- Film Poster
- Directed by: Srikantan Anand
- Written by: Srikantan Anand
- Produced by: Grace Jayanthi Rani JP Amalan JP Alex
- Starring: Vetri Anu Sithara Smruthi Venkat
- Cinematography: Vikram Mohan
- Edited by: Prakash Mabbu
- Music by: Ron Ethan Yohann
- Production company: Golden Star Productions Pvt Ltd
- Release date: 26 November 2021;
- Country: India
- Language: Tamil

= Vanam =

2021 Tamil film

Vanam is a 2021 Indian Tamil-language action thriller film directed by Srikantan Anand and produced by Golden Star Productions Pvt Ltd. The film stars Vetri, Anu Sithara and Smruthi Venkat in the lead roles, and the music is composed by Ron Ethan Yohann.
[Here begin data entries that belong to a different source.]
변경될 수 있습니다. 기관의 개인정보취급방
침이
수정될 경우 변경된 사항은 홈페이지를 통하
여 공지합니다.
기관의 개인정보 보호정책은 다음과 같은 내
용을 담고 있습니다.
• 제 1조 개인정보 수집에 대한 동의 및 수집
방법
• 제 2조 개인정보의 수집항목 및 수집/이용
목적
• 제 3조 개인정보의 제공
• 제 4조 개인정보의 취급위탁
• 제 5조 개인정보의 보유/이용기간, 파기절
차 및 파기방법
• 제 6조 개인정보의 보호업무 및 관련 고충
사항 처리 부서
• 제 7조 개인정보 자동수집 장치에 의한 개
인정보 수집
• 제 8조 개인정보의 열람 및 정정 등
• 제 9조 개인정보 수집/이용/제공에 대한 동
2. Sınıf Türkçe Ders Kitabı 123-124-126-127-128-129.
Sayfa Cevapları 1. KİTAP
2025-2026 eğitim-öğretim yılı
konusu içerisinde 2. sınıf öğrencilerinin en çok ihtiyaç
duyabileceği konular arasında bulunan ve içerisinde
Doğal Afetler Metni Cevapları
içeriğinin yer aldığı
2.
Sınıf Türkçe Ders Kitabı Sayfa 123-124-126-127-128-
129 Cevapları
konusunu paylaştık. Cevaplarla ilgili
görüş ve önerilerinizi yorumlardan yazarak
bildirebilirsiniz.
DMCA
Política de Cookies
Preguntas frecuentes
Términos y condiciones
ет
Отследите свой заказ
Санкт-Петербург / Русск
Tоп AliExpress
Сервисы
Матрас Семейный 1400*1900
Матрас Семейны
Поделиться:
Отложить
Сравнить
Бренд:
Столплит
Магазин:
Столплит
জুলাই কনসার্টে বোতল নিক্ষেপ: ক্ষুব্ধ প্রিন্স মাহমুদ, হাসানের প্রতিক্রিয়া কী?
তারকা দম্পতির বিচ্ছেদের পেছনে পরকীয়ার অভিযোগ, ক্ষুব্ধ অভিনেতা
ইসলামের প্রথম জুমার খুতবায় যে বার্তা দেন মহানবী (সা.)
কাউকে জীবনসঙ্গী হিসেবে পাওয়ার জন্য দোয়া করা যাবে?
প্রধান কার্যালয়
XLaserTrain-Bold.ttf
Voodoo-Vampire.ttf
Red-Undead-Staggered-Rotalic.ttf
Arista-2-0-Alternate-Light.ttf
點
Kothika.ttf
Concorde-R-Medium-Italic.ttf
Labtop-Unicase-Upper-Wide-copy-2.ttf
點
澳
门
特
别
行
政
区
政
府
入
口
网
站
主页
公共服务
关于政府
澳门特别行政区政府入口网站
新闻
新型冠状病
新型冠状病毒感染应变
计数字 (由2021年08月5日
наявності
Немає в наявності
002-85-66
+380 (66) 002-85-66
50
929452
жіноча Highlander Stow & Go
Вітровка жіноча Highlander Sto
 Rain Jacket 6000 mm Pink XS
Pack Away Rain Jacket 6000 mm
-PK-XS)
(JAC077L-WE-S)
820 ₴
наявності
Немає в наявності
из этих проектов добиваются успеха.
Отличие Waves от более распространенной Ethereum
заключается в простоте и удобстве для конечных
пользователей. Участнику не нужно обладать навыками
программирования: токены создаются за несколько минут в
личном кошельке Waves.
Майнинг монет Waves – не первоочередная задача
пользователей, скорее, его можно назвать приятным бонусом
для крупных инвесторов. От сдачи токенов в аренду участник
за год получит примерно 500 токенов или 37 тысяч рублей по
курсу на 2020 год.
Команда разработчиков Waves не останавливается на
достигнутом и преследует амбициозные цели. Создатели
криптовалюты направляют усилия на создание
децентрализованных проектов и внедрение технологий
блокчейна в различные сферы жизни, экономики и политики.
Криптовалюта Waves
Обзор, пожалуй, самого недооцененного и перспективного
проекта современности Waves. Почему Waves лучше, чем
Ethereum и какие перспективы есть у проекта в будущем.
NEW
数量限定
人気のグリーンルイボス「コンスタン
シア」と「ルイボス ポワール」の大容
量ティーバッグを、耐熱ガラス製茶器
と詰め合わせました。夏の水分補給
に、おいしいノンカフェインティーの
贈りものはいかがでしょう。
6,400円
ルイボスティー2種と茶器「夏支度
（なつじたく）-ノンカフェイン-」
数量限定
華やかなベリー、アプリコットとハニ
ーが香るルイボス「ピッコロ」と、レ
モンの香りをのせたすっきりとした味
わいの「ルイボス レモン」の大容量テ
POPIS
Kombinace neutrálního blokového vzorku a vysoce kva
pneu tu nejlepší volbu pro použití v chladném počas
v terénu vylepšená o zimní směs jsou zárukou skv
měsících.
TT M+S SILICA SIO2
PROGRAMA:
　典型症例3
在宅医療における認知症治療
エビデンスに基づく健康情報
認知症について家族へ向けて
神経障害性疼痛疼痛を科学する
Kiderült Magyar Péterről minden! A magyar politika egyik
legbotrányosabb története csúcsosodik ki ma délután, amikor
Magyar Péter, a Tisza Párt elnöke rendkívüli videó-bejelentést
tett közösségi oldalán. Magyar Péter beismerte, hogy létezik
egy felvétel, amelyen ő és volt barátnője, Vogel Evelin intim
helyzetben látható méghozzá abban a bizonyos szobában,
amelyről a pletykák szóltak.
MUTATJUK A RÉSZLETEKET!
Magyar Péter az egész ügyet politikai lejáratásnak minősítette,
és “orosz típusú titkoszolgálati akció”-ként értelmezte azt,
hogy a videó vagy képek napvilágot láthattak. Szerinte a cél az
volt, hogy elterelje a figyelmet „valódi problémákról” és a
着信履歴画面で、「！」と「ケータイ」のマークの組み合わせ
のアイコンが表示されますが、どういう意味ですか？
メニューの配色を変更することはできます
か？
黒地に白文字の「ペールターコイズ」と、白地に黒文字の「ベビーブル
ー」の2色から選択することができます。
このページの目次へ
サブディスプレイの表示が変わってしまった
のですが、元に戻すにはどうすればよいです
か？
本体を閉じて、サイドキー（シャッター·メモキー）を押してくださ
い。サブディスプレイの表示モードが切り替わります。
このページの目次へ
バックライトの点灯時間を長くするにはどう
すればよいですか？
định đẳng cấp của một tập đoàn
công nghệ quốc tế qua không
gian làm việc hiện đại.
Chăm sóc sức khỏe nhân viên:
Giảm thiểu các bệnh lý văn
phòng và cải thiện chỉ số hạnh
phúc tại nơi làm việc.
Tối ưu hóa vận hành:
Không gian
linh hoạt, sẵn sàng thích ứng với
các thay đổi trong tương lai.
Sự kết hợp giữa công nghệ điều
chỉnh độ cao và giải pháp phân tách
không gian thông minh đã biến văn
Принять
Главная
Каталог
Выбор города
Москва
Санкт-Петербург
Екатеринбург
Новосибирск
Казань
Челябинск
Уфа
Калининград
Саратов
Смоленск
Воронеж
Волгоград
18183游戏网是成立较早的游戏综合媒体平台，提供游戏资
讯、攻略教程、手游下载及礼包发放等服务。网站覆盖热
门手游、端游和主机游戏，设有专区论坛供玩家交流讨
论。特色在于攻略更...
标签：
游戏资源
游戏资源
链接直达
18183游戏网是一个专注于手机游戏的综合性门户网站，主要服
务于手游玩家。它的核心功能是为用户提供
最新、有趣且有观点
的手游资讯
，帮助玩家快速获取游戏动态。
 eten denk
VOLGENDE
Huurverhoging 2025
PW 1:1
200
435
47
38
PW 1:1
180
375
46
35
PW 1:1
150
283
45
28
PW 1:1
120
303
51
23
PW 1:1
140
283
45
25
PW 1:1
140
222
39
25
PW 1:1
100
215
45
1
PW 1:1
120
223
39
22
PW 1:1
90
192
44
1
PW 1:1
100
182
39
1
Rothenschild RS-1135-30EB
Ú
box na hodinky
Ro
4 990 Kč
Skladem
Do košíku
The film released theatrically on 26 November 2021.

== Synopsis ==
An art college student, with the help of a documentary filmmaker, tries to find the reasons behind the mysterious deaths of the people who have stayed in a hostel room.

== Cast ==
- Vetri as Magizh
- Anu Sithara as Malli
- Smruthi Venkat as Jasmine
- Azhagam Perumal
- Vela Ramamoorthy
- Ravi Venkatraman

==Soundtrack==

The soundtrack and score was composed by Ron Ethan Yohann.

Track listing
| No. | Title | Lyrics | Singer(s) | Length |
|---|---|---|---|---|
| 1. | "Kaatrile Mudhal Isai" | S. Gnanakaravel | Ron Ethan Yohann, Shweta Mohan | 05:45 |

== Reception ==
The Times of India gave the film a rating of 2.5 out of 5 and wrote, "Vanam is a run-of-the-mill horror thriller." Bharat Kumar of News Today wrote, "Vanam is a movie that manages a decent watch. Good writing is the key." Sify called it a "run of the mill thriller" and "yet another horror-thriller in Tamil cinema with an earnest flashback episode", rating it 2 out of 5.